Ride Glenwood fare plan up for discussion
Post Independent Staff
Glenwood Springs, Colorado CO
GLENWOOD SPRINGS, Colorado – City officials are set to discuss a fare of $1 to $1.50 for the Ride Glenwood city bus service, which has been free to riders for the past several years.
The fare proposal would prevent further cuts to the in-city bus system. Last year, the city ended the South Route and reduced hours of operation on the main route due to budget shortfalls.
Glenwood Springs City Council gets its first look at the proposal during a Thursday work session beginning at 6 p.m. at City Hall. Formal action will not be taken, but will be scheduled for a future regular council meeting.
Recently, the city’s Transportation Commission reviewed the options and recommended the lower $1 fare for now. Children under age 5 who are riding with an adult would be able to board for free under the recommendation.
“This would have the least amount of impact to the ridership of Ride Glenwood Springs while, based on projections, would generate enough revenue to supplement the transportation system,” Glenwood Assistant Public Works Director Dave Betley indicated in a memo to City Council for Thursday’s discussion.
The city has operated the free in-city bus service since 2005. A fare of between $1 and $2 had been charged prior to that time.

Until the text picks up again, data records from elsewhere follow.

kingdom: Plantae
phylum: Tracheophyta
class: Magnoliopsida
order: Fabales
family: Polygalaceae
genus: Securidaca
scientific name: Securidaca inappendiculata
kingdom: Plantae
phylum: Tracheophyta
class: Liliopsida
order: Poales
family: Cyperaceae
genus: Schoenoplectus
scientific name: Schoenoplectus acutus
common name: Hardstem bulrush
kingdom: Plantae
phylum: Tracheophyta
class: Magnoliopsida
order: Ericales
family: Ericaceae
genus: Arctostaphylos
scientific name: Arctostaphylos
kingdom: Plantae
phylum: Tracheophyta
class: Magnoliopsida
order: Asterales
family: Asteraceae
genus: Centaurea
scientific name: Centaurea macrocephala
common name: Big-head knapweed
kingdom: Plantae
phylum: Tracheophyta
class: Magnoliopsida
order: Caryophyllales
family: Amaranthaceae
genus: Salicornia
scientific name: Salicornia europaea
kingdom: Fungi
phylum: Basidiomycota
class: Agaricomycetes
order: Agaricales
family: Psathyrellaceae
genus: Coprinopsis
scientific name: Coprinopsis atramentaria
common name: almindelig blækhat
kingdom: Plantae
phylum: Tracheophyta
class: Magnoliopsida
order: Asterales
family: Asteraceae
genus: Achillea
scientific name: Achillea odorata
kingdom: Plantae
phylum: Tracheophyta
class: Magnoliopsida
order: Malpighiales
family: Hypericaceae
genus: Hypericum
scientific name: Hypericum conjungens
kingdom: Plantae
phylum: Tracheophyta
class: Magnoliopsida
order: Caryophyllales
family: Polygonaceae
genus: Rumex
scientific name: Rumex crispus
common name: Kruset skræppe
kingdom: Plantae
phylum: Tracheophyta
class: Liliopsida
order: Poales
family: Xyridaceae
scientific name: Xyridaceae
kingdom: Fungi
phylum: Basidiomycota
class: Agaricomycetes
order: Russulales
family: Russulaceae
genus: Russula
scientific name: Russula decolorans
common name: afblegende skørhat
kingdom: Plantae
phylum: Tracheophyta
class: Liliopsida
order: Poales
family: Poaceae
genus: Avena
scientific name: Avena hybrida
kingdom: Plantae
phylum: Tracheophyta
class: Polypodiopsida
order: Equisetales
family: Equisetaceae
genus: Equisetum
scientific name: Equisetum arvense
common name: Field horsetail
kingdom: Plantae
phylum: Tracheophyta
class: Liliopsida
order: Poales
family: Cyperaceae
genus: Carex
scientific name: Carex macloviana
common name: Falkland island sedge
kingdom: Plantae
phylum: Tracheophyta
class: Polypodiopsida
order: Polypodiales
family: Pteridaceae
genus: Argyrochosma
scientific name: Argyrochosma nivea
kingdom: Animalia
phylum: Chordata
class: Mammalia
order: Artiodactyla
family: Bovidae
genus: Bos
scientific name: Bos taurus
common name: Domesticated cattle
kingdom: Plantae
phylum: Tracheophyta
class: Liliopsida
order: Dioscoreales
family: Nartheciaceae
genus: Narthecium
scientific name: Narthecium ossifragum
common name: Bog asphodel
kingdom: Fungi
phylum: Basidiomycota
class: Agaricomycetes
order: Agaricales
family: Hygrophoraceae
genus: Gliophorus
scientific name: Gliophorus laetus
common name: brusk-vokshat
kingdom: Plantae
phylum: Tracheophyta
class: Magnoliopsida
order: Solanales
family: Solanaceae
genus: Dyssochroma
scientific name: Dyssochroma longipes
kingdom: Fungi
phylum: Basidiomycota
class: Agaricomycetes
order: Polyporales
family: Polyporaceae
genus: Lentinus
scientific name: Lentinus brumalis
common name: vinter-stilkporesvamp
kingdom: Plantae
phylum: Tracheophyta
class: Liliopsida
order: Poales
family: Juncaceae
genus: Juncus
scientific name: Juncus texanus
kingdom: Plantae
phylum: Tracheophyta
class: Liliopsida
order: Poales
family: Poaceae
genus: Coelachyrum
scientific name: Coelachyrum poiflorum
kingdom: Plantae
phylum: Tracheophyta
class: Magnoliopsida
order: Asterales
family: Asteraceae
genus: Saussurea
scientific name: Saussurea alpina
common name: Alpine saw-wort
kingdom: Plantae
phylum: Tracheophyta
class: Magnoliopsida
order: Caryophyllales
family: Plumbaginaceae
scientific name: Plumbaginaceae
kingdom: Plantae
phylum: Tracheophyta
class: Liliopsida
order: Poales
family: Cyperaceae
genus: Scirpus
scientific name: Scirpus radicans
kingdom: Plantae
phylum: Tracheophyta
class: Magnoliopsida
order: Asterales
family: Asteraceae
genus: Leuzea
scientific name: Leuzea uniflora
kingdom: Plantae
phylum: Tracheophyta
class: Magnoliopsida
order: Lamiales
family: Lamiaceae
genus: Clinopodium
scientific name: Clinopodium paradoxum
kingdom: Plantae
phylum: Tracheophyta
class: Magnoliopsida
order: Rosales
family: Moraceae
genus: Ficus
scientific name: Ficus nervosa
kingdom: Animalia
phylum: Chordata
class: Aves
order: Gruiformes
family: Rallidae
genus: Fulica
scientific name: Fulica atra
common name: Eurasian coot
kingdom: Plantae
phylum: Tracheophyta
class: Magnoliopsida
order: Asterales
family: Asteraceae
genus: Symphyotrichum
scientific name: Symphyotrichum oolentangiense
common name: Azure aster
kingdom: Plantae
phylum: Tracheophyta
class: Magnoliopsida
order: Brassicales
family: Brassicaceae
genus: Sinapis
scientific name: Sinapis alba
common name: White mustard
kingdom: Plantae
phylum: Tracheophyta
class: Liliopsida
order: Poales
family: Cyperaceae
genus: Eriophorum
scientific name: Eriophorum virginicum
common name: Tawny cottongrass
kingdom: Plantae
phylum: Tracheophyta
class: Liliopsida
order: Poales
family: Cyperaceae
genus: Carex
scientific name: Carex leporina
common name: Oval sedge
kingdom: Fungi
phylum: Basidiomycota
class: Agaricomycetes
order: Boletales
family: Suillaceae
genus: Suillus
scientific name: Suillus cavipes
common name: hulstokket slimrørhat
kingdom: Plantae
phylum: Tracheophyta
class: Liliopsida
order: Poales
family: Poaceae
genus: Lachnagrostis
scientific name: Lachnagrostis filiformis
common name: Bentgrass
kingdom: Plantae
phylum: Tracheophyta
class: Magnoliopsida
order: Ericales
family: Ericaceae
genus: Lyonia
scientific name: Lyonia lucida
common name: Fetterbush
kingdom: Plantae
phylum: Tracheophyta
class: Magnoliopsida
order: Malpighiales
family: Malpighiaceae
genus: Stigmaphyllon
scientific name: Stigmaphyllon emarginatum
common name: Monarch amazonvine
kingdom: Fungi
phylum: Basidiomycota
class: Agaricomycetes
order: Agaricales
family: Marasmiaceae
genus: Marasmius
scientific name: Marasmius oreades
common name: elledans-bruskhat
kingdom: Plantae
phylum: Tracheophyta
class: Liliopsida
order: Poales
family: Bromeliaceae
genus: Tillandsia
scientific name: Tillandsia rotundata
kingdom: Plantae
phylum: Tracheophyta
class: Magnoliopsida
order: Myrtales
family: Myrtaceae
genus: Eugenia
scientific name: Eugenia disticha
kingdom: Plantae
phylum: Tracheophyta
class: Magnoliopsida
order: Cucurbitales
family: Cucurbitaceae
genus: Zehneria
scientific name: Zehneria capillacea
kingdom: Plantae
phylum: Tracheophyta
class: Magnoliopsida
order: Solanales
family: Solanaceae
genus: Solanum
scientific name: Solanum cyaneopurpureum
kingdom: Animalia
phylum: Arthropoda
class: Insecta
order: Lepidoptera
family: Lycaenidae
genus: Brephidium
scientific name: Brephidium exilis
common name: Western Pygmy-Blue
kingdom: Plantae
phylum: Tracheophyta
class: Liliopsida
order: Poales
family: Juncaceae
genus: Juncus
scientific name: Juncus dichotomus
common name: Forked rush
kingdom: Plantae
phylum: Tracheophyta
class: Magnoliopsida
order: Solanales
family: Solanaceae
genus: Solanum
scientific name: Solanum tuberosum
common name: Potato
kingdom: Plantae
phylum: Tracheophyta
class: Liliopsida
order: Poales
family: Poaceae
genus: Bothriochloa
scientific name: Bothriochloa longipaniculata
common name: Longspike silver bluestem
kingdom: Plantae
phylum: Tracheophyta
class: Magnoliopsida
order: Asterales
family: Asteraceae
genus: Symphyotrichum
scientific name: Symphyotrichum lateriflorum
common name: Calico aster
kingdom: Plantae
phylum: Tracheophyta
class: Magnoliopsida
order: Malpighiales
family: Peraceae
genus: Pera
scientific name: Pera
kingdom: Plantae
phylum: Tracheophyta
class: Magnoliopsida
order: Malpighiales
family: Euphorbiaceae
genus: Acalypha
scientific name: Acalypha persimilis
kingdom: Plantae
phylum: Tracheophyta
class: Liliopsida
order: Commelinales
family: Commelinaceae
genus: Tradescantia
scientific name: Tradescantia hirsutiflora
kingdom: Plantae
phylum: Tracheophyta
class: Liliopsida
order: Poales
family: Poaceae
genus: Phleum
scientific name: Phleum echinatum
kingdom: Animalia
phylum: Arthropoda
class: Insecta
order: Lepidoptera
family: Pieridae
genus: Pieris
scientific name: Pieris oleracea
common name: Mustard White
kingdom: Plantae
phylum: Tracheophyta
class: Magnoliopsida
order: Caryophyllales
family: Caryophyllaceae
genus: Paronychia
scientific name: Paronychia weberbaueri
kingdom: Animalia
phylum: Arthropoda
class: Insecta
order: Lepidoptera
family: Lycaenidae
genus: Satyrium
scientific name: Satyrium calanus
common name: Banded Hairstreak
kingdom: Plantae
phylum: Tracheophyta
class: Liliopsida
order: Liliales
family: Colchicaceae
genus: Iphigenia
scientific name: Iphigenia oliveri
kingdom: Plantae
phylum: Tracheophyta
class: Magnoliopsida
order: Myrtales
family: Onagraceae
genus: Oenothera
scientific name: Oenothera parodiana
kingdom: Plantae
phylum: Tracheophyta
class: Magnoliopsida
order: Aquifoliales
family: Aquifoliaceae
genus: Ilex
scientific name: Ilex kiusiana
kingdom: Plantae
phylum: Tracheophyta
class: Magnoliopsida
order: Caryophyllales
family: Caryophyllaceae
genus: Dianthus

In recent years, however, declining sales tax revenues and the implementation of the South Glenwood route made it harder to operate within the bus system’s roughly $1 million budget.
Based on a projected budget shortfall last year, City Council eliminated the south route. The city also reduced hours of operation on the main route, which runs between the Roaring Fork Marketplace (Wal-Mart) and the Glenwood Springs Mall in West Glenwood.
Also last year, the city accepted a $210,000 American Recovery and Reinvestment Act grant to pay for installation of a fare box collection system. At the time, it postponed a decision on how much fare to collect.
“The focus of this fare is to ensure the financial viability of the main route,” Betley stated in his memo.
A fare of up to $1.50 would still fall within the range charged in other nearby communities, he said.
“Instituting this fare would raise an income between $200,000 and $250,000 for Ride Glenwood,” he said.
The trade-off would an expected decline in ridership, which could be as much as 50 percent, Betley also stated.
“It is unpredictable how much ridership would decrease until a fare is enacted and data is collected to show the impact,” he said.
In addition to a dedicated portion of the city’s sales tax, Ride Glenwood also relies on a $223,000 grant from the Federal Transportation Administration for operations through this year.
“With the current economic downturn and cuts in federal grants, there is no guarantee the city will continue to receive this amount for operational funds,” Betley said.
In that case, the fare would only offset the federal grant and allow the city to continue operating at existing levels, he said.
Also on the table for discussion is a possible fare system that would allow senior citizens and students to reboard a bus at no added cost within a period of time during off-peak hours after paying the initial fare.
For seniors in particular, this would allow them a chance to complete tasks such as grocery shopping or picking up medications while paying a single fare.
Earlier suggestions had included continuing to make the service free for seniors and students, and allowing reboarding for all riders within a given time frame.